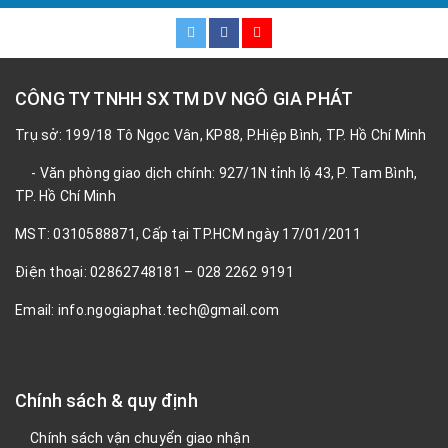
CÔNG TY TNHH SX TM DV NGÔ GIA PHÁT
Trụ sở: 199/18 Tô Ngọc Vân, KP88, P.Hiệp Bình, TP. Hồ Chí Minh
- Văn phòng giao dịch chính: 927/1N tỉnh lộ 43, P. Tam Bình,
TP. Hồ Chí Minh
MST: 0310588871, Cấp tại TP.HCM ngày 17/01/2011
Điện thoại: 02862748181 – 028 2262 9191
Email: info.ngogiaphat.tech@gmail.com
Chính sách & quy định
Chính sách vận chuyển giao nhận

-.-.-

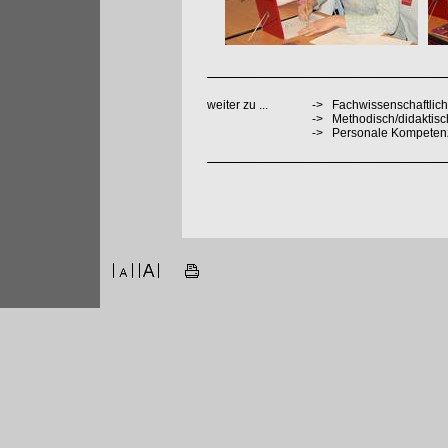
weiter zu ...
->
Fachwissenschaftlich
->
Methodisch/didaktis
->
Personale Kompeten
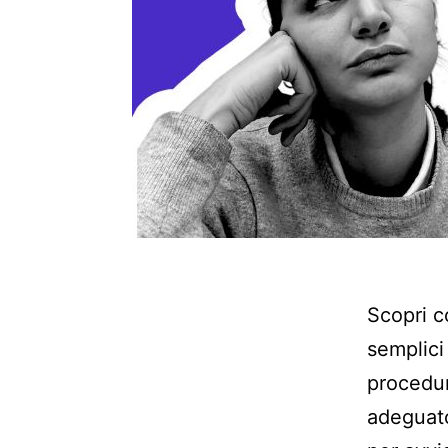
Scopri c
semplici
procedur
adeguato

-.-.-

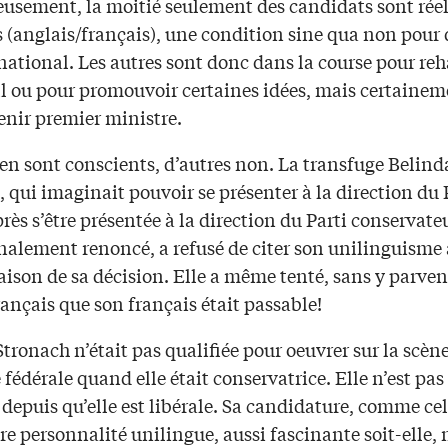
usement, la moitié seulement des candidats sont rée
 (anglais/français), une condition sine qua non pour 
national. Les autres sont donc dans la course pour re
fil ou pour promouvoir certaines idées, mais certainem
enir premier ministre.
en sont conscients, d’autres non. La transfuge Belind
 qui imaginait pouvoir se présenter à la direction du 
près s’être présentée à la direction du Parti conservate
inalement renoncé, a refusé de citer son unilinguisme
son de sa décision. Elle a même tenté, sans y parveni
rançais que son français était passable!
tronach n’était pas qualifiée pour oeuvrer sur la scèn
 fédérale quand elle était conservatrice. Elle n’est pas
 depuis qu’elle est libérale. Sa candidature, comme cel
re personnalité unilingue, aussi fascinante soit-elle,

-.-.-

WHAT THE TASK REQUIRES: Only a number is wanted here. How many lines in the material contain "français"?

WRITTEN REPLY: 2